=== Source data ===
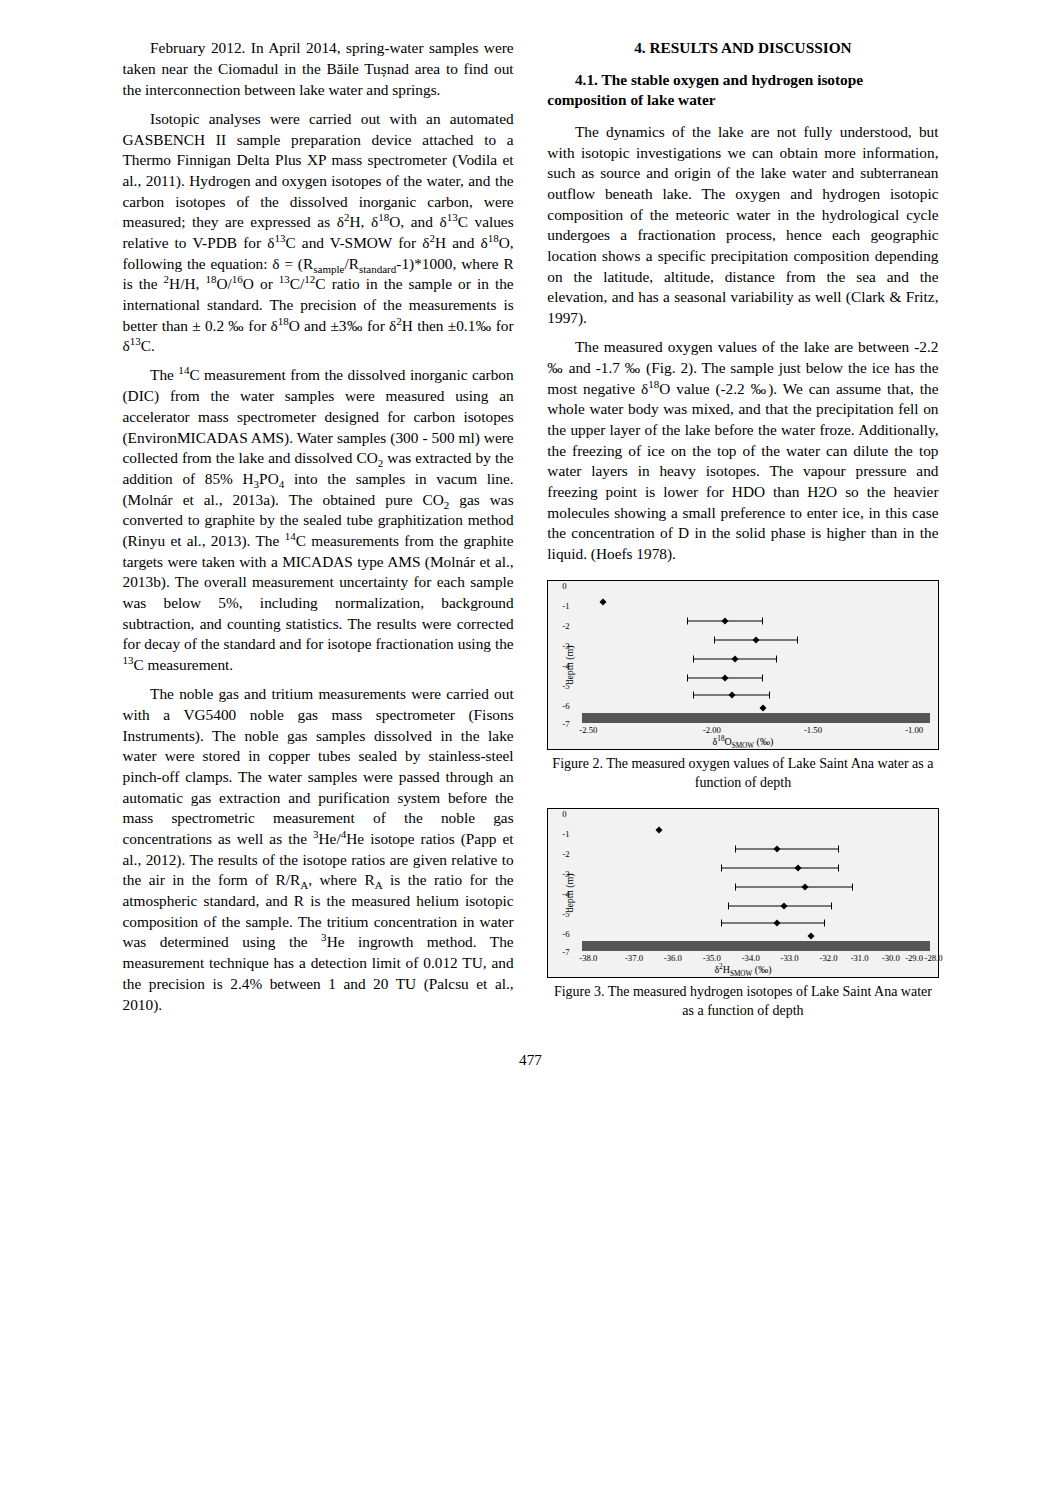February 2012. In April 2014, spring-water samples were taken near the Ciomadul in the Băile Tușnad area to find out the interconnection between lake water and springs.
Isotopic analyses were carried out with an automated GASBENCH II sample preparation device attached to a Thermo Finnigan Delta Plus XP mass spectrometer (Vodila et al., 2011). Hydrogen and oxygen isotopes of the water, and the carbon isotopes of the dissolved inorganic carbon, were measured; they are expressed as δ2H, δ18O, and δ13C values relative to V-PDB for δ13C and V-SMOW for δ2H and δ18O, following the equation: δ = (Rsample/Rstandard-1)*1000, where R is the 2H/H, 18O/16O or 13C/12C ratio in the sample or in the international standard. The precision of the measurements is better than ± 0.2 ‰ for δ18O and ±3‰ for δ2H then ±0.1‰ for δ13C.
The 14C measurement from the dissolved inorganic carbon (DIC) from the water samples were measured using an accelerator mass spectrometer designed for carbon isotopes (EnvironMICADAS AMS). Water samples (300 - 500 ml) were collected from the lake and dissolved CO2 was extracted by the addition of 85% H3PO4 into the samples in vacum line. (Molnár et al., 2013a). The obtained pure CO2 gas was converted to graphite by the sealed tube graphitization method (Rinyu et al., 2013). The 14C measurements from the graphite targets were taken with a MICADAS type AMS (Molnár et al., 2013b). The overall measurement uncertainty for each sample was below 5%, including normalization, background subtraction, and counting statistics. The results were corrected for decay of the standard and for isotope fractionation using the 13C measurement.
The noble gas and tritium measurements were carried out with a VG5400 noble gas mass spectrometer (Fisons Instruments). The noble gas samples dissolved in the lake water were stored in copper tubes sealed by stainless-steel pinch-off clamps. The water samples were passed through an automatic gas extraction and purification system before the mass spectrometric measurement of the noble gas concentrations as well as the 3He/4He isotope ratios (Papp et al., 2012). The results of the isotope ratios are given relative to the air in the form of R/RA, where RA is the ratio for the atmospheric standard, and R is the measured helium isotopic composition of the sample. The tritium concentration in water was determined using the 3He ingrowth method. The measurement technique has a detection limit of 0.012 TU, and the precision is 2.4% between 1 and 20 TU (Palcsu et al., 2010).
4. RESULTS AND DISCUSSION
4.1. The stable oxygen and hydrogen isotope composition of lake water
The dynamics of the lake are not fully understood, but with isotopic investigations we can obtain more information, such as source and origin of the lake water and subterranean outflow beneath lake. The oxygen and hydrogen isotopic composition of the meteoric water in the hydrological cycle undergoes a fractionation process, hence each geographic location shows a specific precipitation composition depending on the latitude, altitude, distance from the sea and the elevation, and has a seasonal variability as well (Clark & Fritz, 1997).
The measured oxygen values of the lake are between -2.2 ‰ and -1.7 ‰ (Fig. 2). The sample just below the ice has the most negative δ18O value (-2.2 ‰). We can assume that, the whole water body was mixed, and that the precipitation fell on the upper layer of the lake before the water froze. Additionally, the freezing of ice on the top of the water can dilute the top water layers in heavy isotopes. The vapour pressure and freezing point is lower for HDO than H2O so the heavier molecules showing a small preference to enter ice, in this case the concentration of D in the solid phase is higher than in the liquid. (Hoefs 1978).
depth (m) 0 -1 -2 -3 -4 -5 -6 -7
-2.50 -2.00 -1.50 -1.00 δ18OSMOW (‰)
Figure 2. The measured oxygen values of Lake Saint Ana water as a function of depth
depth (m) 0 -1 -2 -3 -4 -5 -6 -7
-38.0 -37.0 -36.0 -35.0 -34.0 -33.0 -32.0 -31.0 -30.0 -29.0 -28.0 δ2HSMOW (‰)
Figure 3. The measured hydrogen isotopes of Lake Saint Ana water as a function of depth
477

=== Required action ===
Only lines that contain "Figure" are needed, so copy each of them from the data.

=== Exercise response ===
Figure 2. The measured oxygen values of Lake Saint Ana water as a function of depth
Figure 3. The measured hydrogen isotopes of Lake Saint Ana water as a function of depth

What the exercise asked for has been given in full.